Susan Finucane, who lived in Haiti for two years, says Concern has 120 staff in Haiti at the moment, six of whom are ex-pats.
"Most have been accounted for and they are ok, but we are worried about some who have not made contact, due to the lack of communication," she said from Concern's New York headquarters.
Finucane said most staff would have been out of the office, which closes at 3.30pm local time, when the earthquake hit at 5pm.
"Phone lines are down, internet access is sporadic, and the Haitians don't know much themselves, apart from what's going on in their nearby area. So we are only getting snippets of information," she said.
Concern is appealing for $7.5M in funding, and Finucane says that it is virtually impossible to gauge the extent of the damage.
"Our projects are obviously at a complete standstill.

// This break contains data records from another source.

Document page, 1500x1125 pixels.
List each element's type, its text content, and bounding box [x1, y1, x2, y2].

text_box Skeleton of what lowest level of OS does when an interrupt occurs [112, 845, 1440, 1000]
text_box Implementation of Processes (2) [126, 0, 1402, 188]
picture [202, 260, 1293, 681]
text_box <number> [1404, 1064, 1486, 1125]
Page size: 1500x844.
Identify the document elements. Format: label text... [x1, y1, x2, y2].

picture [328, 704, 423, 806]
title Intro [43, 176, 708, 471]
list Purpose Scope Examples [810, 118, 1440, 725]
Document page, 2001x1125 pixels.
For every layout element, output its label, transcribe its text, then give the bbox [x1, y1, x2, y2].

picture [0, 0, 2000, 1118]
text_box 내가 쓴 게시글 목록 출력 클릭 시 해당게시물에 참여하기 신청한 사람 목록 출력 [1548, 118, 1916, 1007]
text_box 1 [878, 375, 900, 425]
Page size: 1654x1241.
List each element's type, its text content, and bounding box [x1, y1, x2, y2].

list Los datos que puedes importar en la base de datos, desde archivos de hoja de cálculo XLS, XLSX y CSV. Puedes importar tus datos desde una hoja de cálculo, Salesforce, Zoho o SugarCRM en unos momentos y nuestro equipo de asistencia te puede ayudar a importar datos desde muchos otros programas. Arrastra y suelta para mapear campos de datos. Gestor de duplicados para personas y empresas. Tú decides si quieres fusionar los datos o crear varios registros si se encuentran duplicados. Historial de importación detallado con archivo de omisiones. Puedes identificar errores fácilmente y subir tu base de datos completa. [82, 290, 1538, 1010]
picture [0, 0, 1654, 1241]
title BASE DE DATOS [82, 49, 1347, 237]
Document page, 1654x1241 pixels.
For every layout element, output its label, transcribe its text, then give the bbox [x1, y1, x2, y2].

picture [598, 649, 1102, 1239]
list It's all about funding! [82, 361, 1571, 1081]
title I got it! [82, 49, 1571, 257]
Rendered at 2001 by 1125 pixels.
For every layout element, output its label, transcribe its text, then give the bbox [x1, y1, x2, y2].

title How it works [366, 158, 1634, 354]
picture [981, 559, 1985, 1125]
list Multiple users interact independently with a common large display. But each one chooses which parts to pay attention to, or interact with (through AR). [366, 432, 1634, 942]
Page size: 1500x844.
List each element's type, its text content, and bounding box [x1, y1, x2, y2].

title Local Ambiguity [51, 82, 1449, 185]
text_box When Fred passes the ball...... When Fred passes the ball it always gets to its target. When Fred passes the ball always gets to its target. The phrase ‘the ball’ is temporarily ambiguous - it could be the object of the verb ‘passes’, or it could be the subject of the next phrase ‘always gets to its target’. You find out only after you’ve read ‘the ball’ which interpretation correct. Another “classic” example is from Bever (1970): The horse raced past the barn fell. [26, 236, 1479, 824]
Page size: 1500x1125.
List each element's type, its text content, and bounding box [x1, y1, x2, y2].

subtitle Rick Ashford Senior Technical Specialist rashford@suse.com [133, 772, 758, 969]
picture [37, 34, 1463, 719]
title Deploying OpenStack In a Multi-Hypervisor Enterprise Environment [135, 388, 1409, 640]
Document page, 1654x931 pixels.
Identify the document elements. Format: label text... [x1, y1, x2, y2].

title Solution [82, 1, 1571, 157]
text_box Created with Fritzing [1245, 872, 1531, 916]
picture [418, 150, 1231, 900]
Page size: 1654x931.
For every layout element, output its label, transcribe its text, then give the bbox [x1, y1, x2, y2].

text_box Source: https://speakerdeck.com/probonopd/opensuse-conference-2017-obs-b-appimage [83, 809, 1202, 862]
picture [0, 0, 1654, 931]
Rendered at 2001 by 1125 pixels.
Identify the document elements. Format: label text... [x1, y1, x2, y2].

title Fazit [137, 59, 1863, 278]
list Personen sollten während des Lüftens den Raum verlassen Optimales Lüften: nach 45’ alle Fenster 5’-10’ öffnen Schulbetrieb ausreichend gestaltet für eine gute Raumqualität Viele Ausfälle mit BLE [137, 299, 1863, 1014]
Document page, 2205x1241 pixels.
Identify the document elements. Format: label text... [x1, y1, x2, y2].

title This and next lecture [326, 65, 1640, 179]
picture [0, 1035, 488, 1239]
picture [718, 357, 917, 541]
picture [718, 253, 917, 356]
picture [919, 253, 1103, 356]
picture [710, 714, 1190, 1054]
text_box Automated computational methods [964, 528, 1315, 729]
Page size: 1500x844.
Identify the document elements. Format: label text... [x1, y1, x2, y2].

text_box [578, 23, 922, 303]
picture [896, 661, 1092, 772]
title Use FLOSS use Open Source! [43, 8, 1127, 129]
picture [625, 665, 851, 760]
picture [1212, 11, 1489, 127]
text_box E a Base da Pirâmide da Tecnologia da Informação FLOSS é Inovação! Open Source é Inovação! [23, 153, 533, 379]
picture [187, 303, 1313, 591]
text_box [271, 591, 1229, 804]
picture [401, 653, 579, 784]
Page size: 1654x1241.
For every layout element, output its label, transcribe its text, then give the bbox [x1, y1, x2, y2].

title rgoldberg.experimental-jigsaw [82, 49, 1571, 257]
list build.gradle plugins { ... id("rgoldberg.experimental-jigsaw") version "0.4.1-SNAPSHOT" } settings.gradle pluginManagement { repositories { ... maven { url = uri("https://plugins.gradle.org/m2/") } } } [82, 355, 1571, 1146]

They are mostly in rural areas, and the housing structures are weak, like concrete shacks on hillsides.
"So if you see the damage done to the Presidential Palace, it doesn't bode well for the areas we work in."
Finucane will leave for Haiti with another member of the Emergency Response Team in the next two days.
The focus, she says, will be on providing water, shelter, food emergency kits, and plastic sheets to the local people.
Her first priority however, is to ensure all Concern staff are safe and well.
The Department of Foreign Affairs says it has now made contact with every Irish person they were aware of being in Haiti.
A total of 17 Irish citizens, made up of Digicel workers, aid workers, missionaries and tourists, are said to have contacted their families.